_TASK TO COMPLETE_. The word "pixels" may appear in some lines of the data; copy every such line.

_DATA FOR THIS EXERCISE_.
+ + +
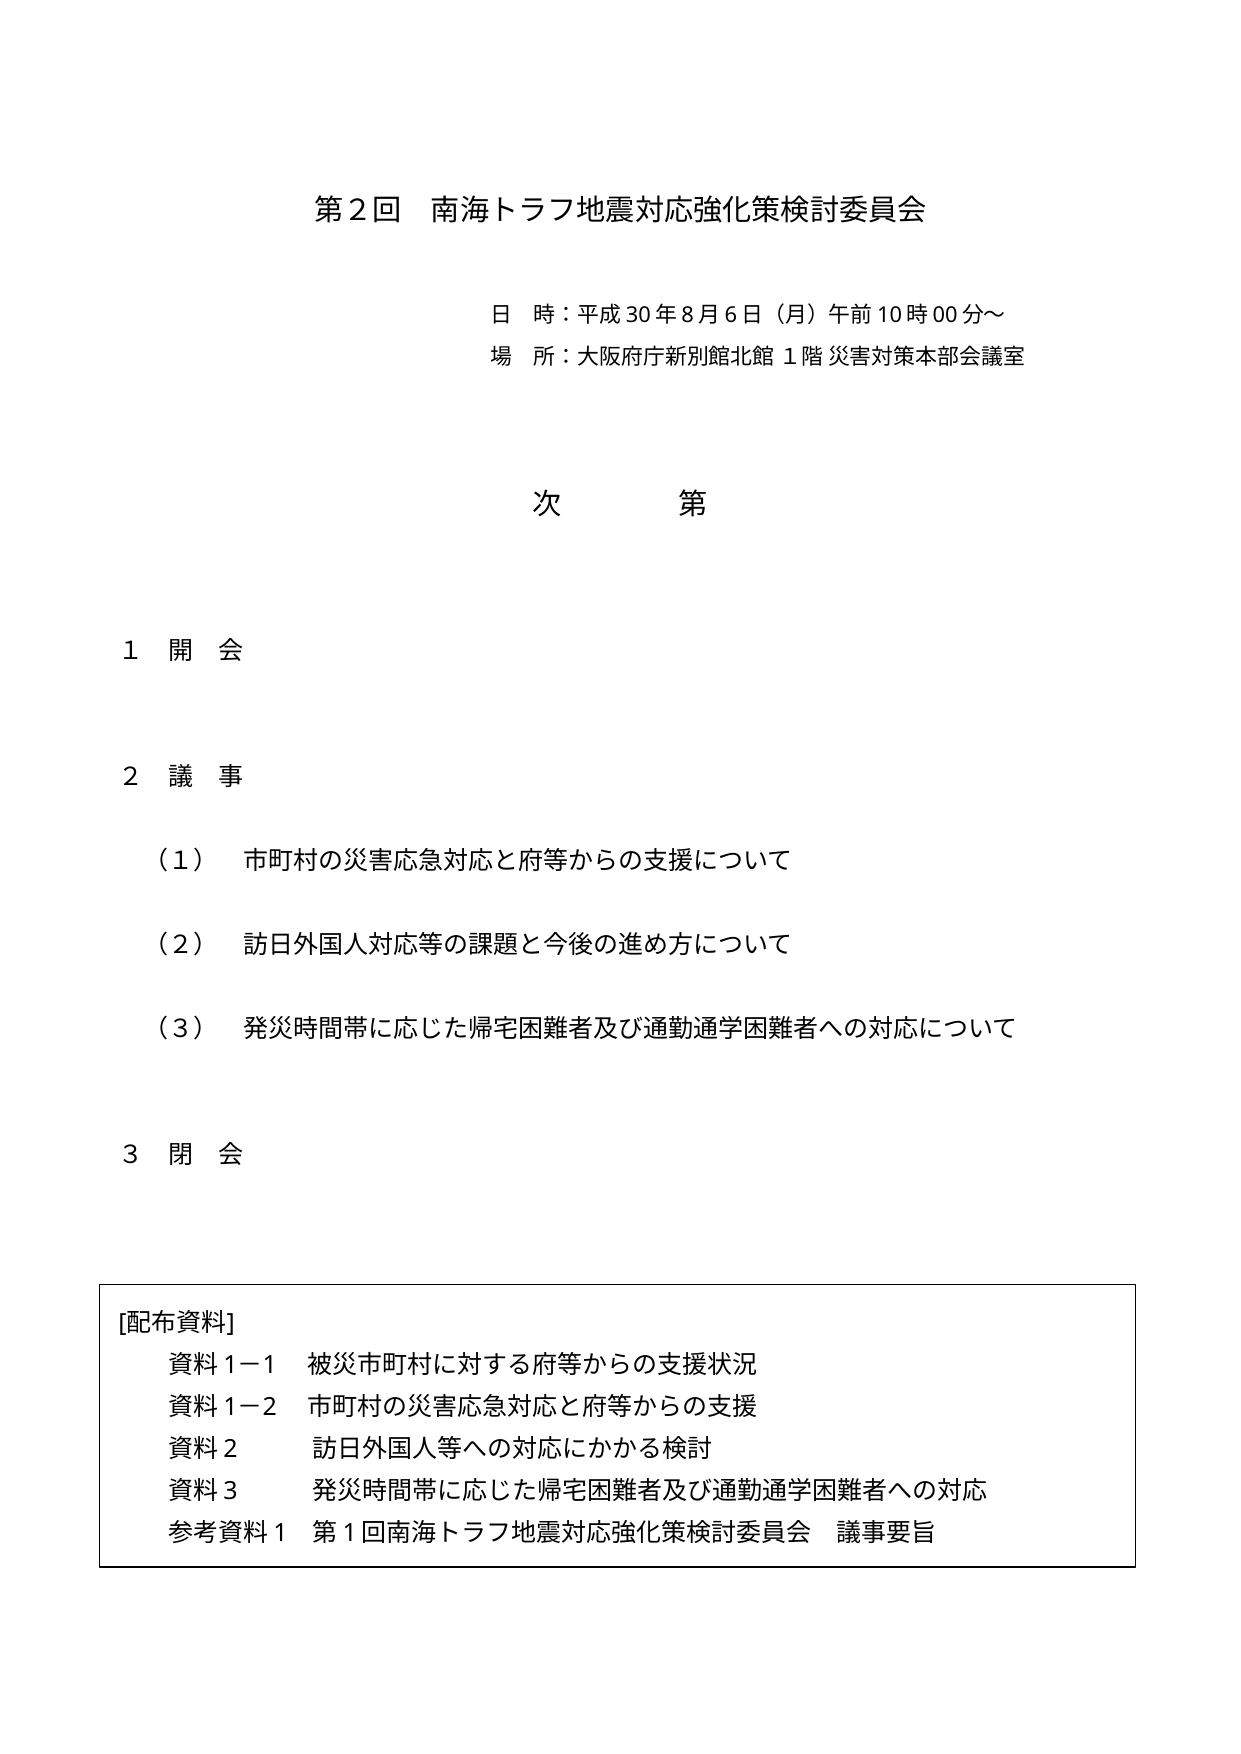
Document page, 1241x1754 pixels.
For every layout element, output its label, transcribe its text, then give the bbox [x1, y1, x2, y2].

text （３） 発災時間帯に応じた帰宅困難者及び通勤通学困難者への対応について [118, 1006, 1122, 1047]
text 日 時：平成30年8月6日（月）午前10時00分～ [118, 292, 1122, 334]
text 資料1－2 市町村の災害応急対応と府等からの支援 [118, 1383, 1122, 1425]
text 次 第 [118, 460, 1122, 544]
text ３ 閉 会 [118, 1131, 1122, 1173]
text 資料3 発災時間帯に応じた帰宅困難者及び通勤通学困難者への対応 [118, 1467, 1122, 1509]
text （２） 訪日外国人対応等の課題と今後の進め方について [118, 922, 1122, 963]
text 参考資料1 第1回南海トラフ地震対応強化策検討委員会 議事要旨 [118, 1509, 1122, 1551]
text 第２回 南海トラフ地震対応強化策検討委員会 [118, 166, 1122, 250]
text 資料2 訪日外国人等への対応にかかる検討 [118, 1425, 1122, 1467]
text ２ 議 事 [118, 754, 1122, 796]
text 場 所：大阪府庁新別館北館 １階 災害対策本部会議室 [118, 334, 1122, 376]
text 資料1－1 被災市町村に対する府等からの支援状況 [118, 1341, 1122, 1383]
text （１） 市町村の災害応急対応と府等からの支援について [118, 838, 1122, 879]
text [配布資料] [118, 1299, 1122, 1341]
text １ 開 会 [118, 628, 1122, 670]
+ + +
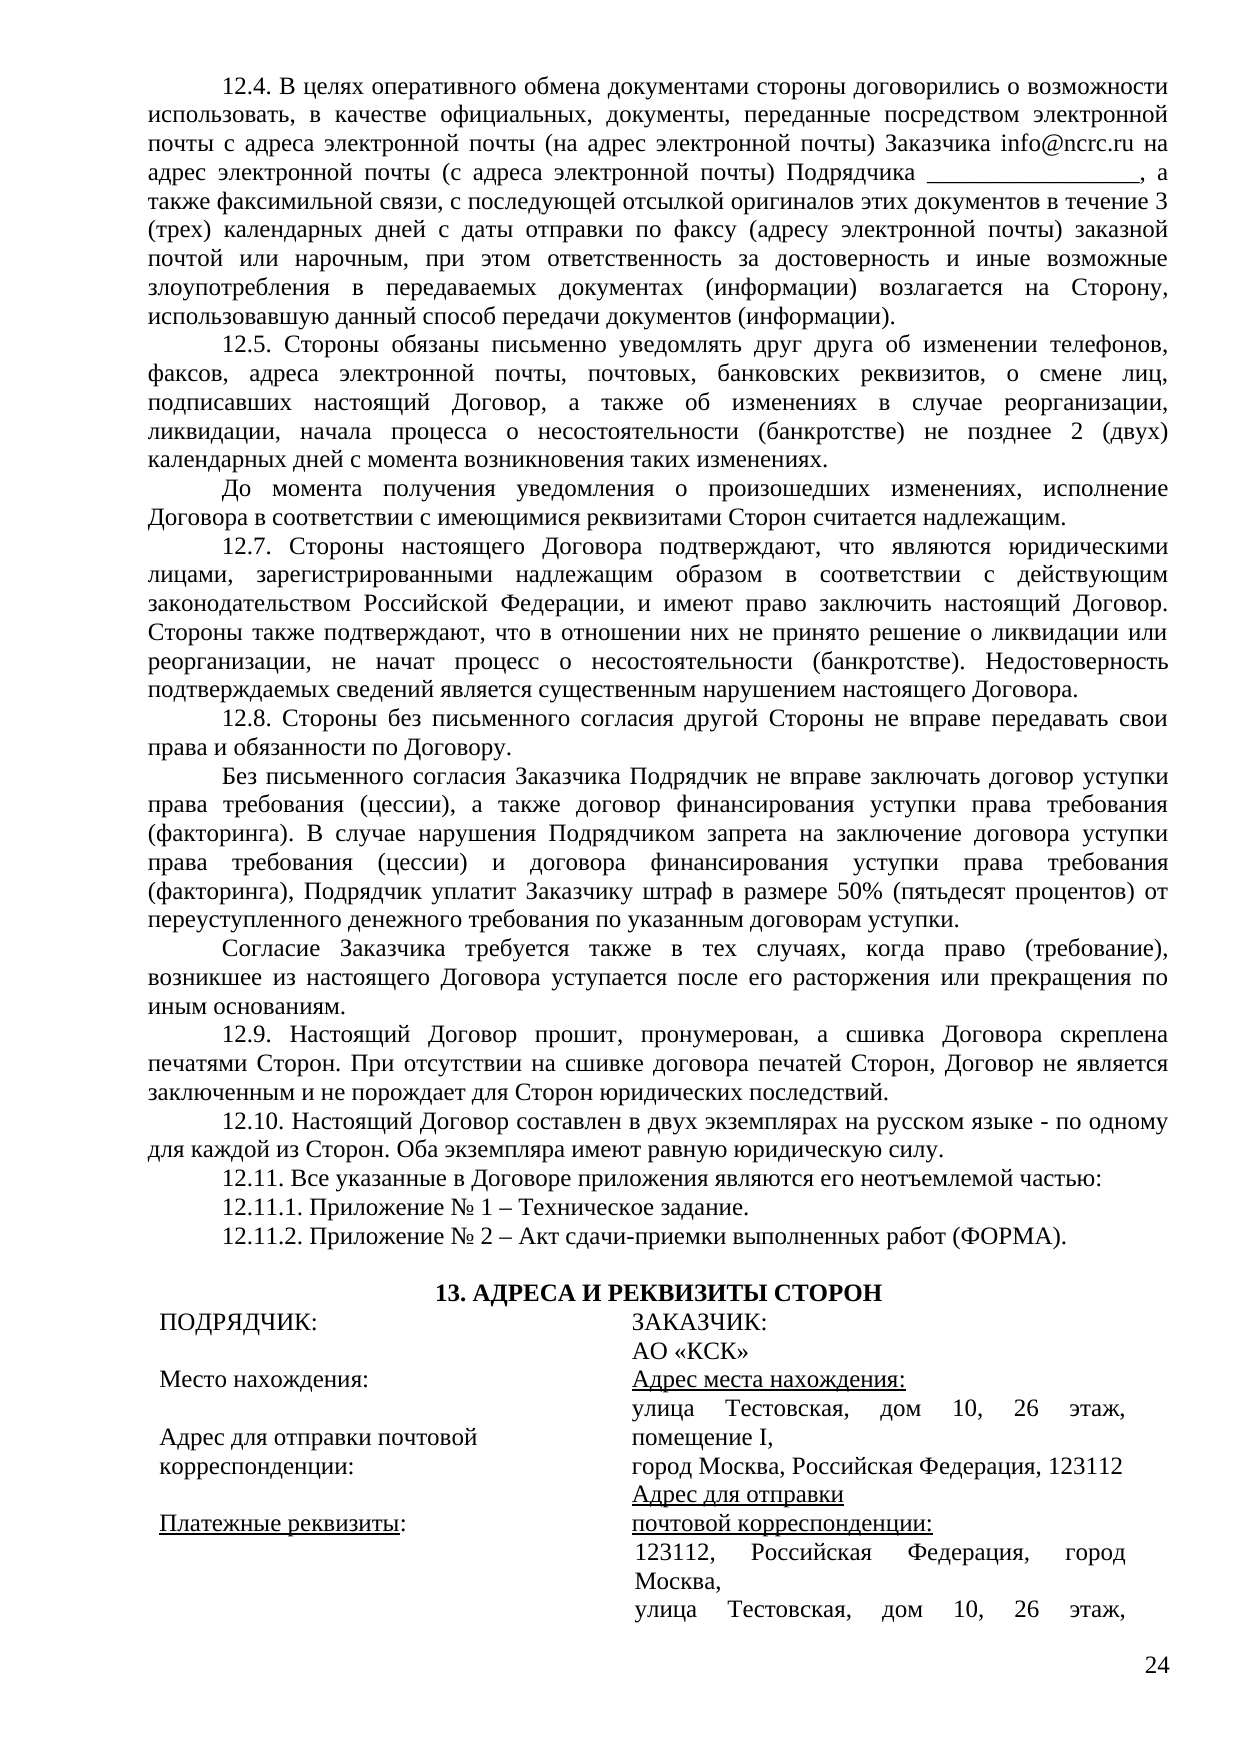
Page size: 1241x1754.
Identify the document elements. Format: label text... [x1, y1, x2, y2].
+ + +
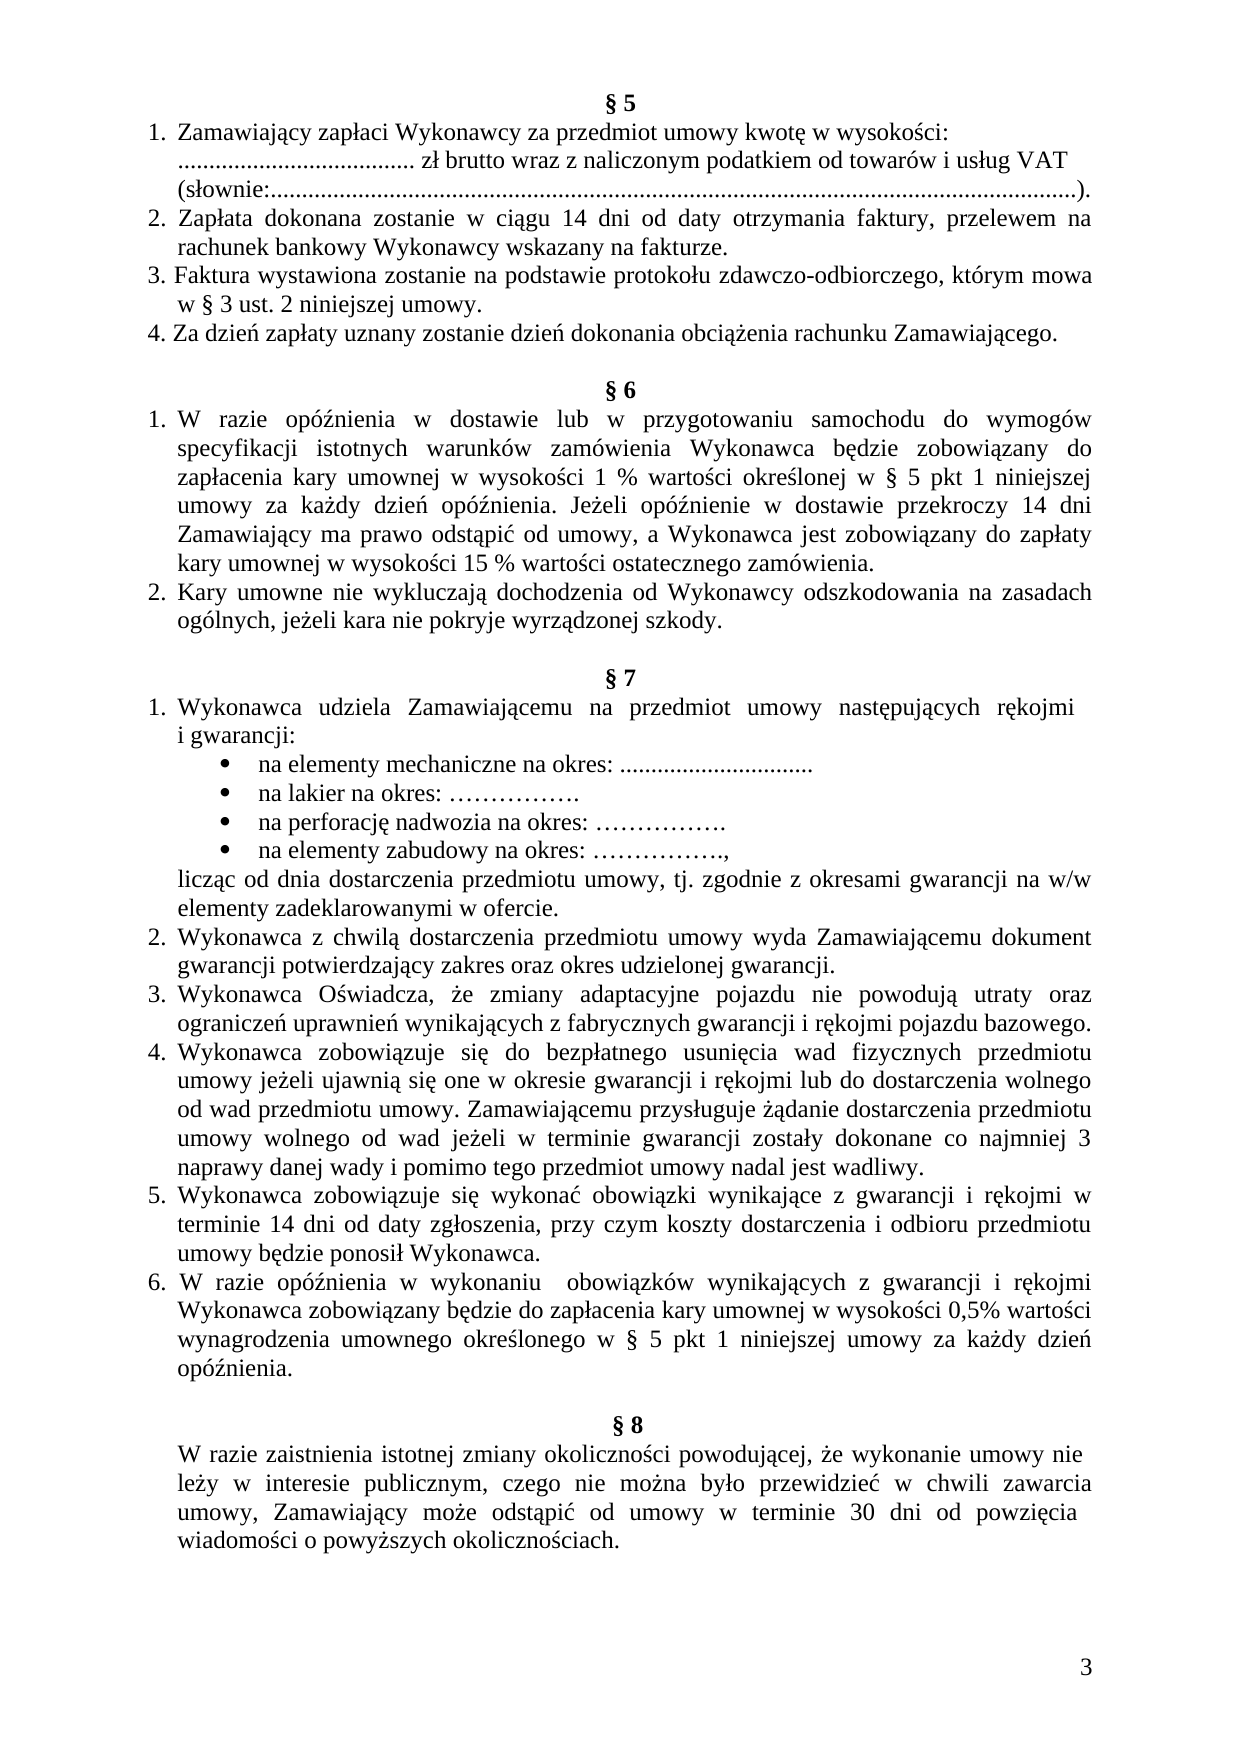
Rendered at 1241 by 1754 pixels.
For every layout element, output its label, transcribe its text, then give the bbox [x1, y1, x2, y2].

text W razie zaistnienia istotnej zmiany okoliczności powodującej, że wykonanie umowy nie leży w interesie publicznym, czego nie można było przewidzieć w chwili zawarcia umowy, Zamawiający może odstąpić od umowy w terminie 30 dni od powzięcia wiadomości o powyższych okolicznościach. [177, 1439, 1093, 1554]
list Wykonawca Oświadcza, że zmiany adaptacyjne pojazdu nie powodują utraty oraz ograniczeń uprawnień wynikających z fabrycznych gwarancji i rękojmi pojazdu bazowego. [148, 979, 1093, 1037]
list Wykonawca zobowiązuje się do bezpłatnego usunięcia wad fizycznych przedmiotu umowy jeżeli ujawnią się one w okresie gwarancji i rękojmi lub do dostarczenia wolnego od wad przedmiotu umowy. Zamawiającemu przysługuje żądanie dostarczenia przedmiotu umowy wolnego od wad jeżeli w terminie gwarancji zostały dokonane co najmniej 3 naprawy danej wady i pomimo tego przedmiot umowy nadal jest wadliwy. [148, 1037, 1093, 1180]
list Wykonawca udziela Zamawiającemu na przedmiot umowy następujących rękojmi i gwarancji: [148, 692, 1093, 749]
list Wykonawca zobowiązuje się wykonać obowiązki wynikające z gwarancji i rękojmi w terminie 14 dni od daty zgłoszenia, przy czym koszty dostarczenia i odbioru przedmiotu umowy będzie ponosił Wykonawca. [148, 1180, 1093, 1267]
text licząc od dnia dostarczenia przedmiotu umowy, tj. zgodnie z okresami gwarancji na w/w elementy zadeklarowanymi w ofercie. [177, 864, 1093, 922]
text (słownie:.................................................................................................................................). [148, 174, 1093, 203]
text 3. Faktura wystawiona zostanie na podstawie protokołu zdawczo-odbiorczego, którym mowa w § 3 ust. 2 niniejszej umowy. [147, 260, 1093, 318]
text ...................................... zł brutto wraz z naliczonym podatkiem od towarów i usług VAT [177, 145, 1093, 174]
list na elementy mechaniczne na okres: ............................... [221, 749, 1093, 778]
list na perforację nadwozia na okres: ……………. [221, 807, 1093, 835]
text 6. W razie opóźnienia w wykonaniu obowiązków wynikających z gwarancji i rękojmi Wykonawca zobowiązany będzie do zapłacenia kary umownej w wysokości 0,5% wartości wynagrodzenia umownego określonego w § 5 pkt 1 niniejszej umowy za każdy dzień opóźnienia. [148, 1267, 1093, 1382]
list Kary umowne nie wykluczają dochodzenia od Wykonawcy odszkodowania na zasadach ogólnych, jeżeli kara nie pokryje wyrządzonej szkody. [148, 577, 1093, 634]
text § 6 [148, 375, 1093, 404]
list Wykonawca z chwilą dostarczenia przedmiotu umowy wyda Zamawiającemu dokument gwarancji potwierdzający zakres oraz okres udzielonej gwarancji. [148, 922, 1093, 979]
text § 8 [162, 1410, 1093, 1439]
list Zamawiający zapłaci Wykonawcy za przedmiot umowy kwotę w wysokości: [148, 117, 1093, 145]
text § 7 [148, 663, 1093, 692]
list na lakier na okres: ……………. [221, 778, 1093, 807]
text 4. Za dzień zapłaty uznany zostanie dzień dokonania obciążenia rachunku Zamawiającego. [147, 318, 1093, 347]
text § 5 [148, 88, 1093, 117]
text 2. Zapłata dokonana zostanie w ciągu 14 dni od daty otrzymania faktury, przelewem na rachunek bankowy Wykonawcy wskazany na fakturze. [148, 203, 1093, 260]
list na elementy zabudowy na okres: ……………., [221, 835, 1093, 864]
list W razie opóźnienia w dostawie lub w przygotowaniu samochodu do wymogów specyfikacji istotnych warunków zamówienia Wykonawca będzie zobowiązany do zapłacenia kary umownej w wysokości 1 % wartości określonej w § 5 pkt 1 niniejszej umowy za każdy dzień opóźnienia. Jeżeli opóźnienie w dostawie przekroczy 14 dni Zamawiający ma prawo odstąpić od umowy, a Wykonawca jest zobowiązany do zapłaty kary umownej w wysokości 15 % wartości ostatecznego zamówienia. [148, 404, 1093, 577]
+ + +
_OUTPUT FOR THIS TASK_.
Document page, 1241x1754 pixels.
Rendered at 1241 by 1754 pixels.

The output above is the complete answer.